● **What needs to be done**: Copy the data exactly. Leave nothing out.

Stored dataset items:
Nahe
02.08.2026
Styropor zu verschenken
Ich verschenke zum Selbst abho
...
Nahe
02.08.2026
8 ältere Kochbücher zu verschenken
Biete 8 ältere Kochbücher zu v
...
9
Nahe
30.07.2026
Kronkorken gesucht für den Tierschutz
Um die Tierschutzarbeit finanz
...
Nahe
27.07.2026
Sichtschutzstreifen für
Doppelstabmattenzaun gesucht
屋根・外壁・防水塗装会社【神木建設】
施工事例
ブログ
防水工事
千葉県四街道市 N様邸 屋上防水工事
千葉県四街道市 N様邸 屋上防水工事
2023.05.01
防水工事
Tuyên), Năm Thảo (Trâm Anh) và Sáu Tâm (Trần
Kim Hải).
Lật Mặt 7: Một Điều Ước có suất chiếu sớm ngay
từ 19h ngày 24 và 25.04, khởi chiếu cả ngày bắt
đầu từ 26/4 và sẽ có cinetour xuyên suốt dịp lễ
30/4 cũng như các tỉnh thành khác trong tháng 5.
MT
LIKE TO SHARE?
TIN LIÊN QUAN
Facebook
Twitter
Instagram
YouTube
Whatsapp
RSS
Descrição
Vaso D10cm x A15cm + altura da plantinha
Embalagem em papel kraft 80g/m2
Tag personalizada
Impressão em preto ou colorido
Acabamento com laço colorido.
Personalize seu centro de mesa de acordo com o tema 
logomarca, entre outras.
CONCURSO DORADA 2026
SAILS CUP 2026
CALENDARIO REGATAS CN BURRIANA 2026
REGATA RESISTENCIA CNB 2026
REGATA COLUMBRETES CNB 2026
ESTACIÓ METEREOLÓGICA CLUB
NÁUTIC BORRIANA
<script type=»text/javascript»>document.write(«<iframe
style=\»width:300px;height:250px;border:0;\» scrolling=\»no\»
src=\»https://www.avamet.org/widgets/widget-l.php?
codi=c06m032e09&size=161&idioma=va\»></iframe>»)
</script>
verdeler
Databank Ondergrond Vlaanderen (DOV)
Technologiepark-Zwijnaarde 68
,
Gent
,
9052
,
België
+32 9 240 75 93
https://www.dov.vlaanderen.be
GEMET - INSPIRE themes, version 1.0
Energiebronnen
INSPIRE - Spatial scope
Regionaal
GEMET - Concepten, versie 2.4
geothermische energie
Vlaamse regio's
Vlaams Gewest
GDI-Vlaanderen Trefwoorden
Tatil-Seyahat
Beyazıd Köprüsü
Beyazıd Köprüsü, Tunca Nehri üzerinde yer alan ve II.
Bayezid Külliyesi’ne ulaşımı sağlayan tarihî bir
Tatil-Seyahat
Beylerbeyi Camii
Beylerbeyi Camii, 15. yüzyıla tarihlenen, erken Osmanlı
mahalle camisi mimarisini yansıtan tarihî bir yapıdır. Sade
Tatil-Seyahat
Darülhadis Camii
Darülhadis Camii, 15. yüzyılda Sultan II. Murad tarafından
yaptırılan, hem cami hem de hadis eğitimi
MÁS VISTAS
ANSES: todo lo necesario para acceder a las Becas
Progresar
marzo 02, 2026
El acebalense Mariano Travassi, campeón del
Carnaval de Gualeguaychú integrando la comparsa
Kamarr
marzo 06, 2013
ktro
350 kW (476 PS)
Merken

● **Answer box**:
Nahe
02.08.2026
Styropor zu verschenken
Ich verschenke zum Selbst abho
...
Nahe
02.08.2026
8 ältere Kochbücher zu verschenken
Biete 8 ältere Kochbücher zu v
...
9
Nahe
30.07.2026
Kronkorken gesucht für den Tierschutz
Um die Tierschutzarbeit finanz
...
Nahe
27.07.2026
Sichtschutzstreifen für
Doppelstabmattenzaun gesucht
屋根・外壁・防水塗装会社【神木建設】
施工事例
ブログ
防水工事
千葉県四街道市 N様邸 屋上防水工事
千葉県四街道市 N様邸 屋上防水工事
2023.05.01
防水工事
Tuyên), Năm Thảo (Trâm Anh) và Sáu Tâm (Trần
Kim Hải).
Lật Mặt 7: Một Điều Ước có suất chiếu sớm ngay
từ 19h ngày 24 và 25.04, khởi chiếu cả ngày bắt
đầu từ 26/4 và sẽ có cinetour xuyên suốt dịp lễ
30/4 cũng như các tỉnh thành khác trong tháng 5.
MT
LIKE TO SHARE?
TIN LIÊN QUAN
Facebook
Twitter
Instagram
YouTube
Whatsapp
RSS
Descrição
Vaso D10cm x A15cm + altura da plantinha
Embalagem em papel kraft 80g/m2
Tag personalizada
Impressão em preto ou colorido
Acabamento com laço colorido.
Personalize seu centro de mesa de acordo com o tema 
logomarca, entre outras.
CONCURSO DORADA 2026
SAILS CUP 2026
CALENDARIO REGATAS CN BURRIANA 2026
REGATA RESISTENCIA CNB 2026
REGATA COLUMBRETES CNB 2026
ESTACIÓ METEREOLÓGICA CLUB
NÁUTIC BORRIANA
<script type=»text/javascript»>document.write(«<iframe
style=\»width:300px;height:250px;border:0;\» scrolling=\»no\»
src=\»https://www.avamet.org/widgets/widget-l.php?
codi=c06m032e09&size=161&idioma=va\»></iframe>»)
</script>
verdeler
Databank Ondergrond Vlaanderen (DOV)
Technologiepark-Zwijnaarde 68
,
Gent
,
9052
,
België
+32 9 240 75 93
https://www.dov.vlaanderen.be
GEMET - INSPIRE themes, version 1.0
Energiebronnen
INSPIRE - Spatial scope
Regionaal
GEMET - Concepten, versie 2.4
geothermische energie
Vlaamse regio's
Vlaams Gewest
GDI-Vlaanderen Trefwoorden
Tatil-Seyahat
Beyazıd Köprüsü
Beyazıd Köprüsü, Tunca Nehri üzerinde yer alan ve II.
Bayezid Külliyesi’ne ulaşımı sağlayan tarihî bir
Tatil-Seyahat
Beylerbeyi Camii
Beylerbeyi Camii, 15. yüzyıla tarihlenen, erken Osmanlı
mahalle camisi mimarisini yansıtan tarihî bir yapıdır. Sade
Tatil-Seyahat
Darülhadis Camii
Darülhadis Camii, 15. yüzyılda Sultan II. Murad tarafından
yaptırılan, hem cami hem de hadis eğitimi
MÁS VISTAS
ANSES: todo lo necesario para acceder a las Becas
Progresar
marzo 02, 2026
El acebalense Mariano Travassi, campeón del
Carnaval de Gualeguaychú integrando la comparsa
Kamarr
marzo 06, 2013
ktro
350 kW (476 PS)
Merken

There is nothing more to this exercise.